>> start

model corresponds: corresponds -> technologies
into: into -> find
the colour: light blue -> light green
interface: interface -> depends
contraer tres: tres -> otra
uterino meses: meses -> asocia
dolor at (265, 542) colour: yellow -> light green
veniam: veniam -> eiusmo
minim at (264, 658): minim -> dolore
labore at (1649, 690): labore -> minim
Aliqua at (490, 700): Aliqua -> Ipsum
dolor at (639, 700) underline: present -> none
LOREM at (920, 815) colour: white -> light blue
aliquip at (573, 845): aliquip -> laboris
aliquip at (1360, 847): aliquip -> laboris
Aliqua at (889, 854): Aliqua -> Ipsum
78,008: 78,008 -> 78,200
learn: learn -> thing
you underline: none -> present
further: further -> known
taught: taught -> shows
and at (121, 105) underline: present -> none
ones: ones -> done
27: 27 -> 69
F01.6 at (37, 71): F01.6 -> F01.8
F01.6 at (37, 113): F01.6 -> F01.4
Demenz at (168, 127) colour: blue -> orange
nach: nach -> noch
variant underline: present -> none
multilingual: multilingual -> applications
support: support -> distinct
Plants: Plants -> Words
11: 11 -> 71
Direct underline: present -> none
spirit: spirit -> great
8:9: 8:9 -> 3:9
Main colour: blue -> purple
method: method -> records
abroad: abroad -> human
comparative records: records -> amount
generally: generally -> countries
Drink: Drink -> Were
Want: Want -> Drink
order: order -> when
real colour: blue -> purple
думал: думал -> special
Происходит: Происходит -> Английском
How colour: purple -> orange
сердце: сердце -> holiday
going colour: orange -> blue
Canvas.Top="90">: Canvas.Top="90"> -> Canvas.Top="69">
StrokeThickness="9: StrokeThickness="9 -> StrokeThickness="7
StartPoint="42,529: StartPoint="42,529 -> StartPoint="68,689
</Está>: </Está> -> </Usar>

>> end

[Task objective]
Reproduce the records verbatim, from the start of the records through the line "generally: generally -> countries", with that line included.

[Full output]
model corresponds: corresponds -> technologies
into: into -> find
the colour: light blue -> light green
interface: interface -> depends
contraer tres: tres -> otra
uterino meses: meses -> asocia
dolor at (265, 542) colour: yellow -> light green
veniam: veniam -> eiusmo
minim at (264, 658): minim -> dolore
labore at (1649, 690): labore -> minim
Aliqua at (490, 700): Aliqua -> Ipsum
dolor at (639, 700) underline: present -> none
LOREM at (920, 815) colour: white -> light blue
aliquip at (573, 845): aliquip -> laboris
aliquip at (1360, 847): aliquip -> laboris
Aliqua at (889, 854): Aliqua -> Ipsum
78,008: 78,008 -> 78,200
learn: learn -> thing
you underline: none -> present
further: further -> known
taught: taught -> shows
and at (121, 105) underline: present -> none
ones: ones -> done
27: 27 -> 69
F01.6 at (37, 71): F01.6 -> F01.8
F01.6 at (37, 113): F01.6 -> F01.4
Demenz at (168, 127) colour: blue -> orange
nach: nach -> noch
variant underline: present -> none
multilingual: multilingual -> applications
support: support -> distinct
Plants: Plants -> Words
11: 11 -> 71
Direct underline: present -> none
spirit: spirit -> great
8:9: 8:9 -> 3:9
Main colour: blue -> purple
method: method -> records
abroad: abroad -> human
comparative records: records -> amount
generally: generally -> countries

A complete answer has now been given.